■ The request:
Which lines in the items below contain the string "dist"? Identify each one and copy it in full, treating uppercase and lowercase as different.
--- Stored records ---
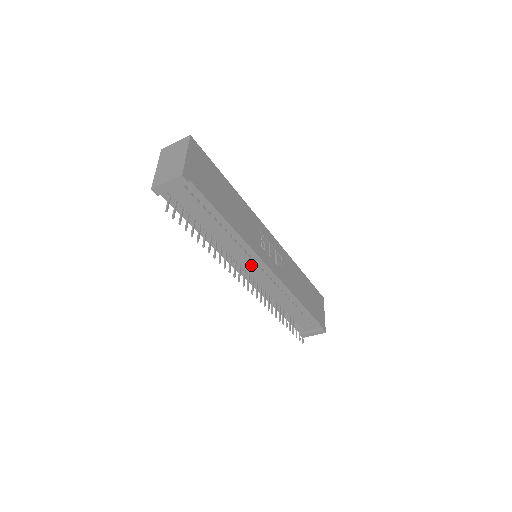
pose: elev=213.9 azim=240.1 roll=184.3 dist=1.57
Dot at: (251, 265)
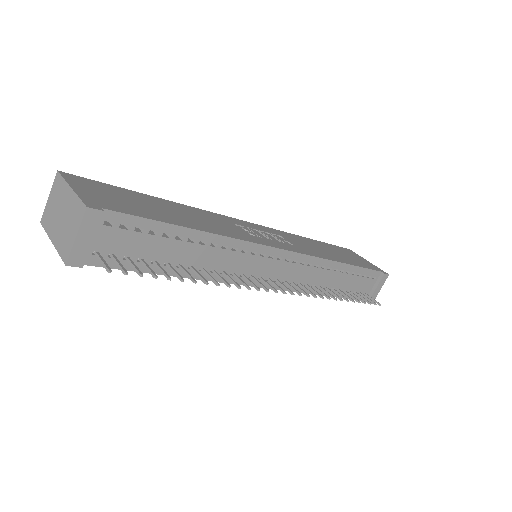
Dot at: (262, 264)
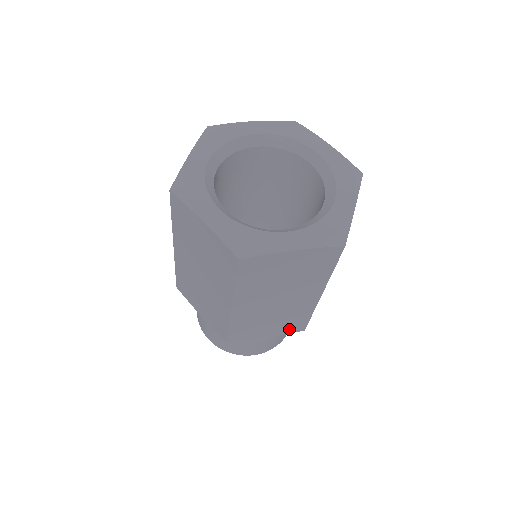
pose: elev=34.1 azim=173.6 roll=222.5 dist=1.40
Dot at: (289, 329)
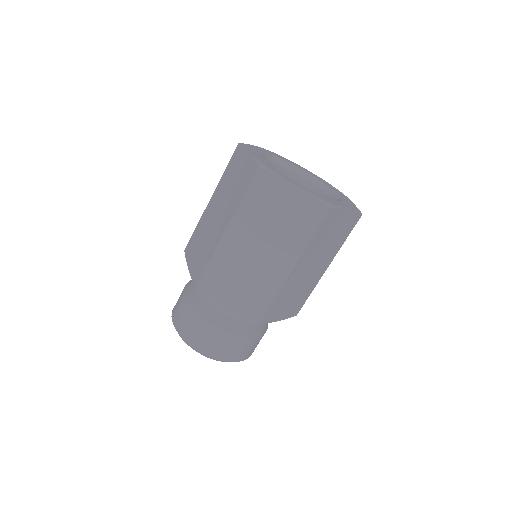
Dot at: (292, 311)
---
■ Written answer:
pose: elev=213.9 azim=240.1 roll=184.3 dist=1.57
pose: elev=34.1 azim=173.6 roll=222.5 dist=1.40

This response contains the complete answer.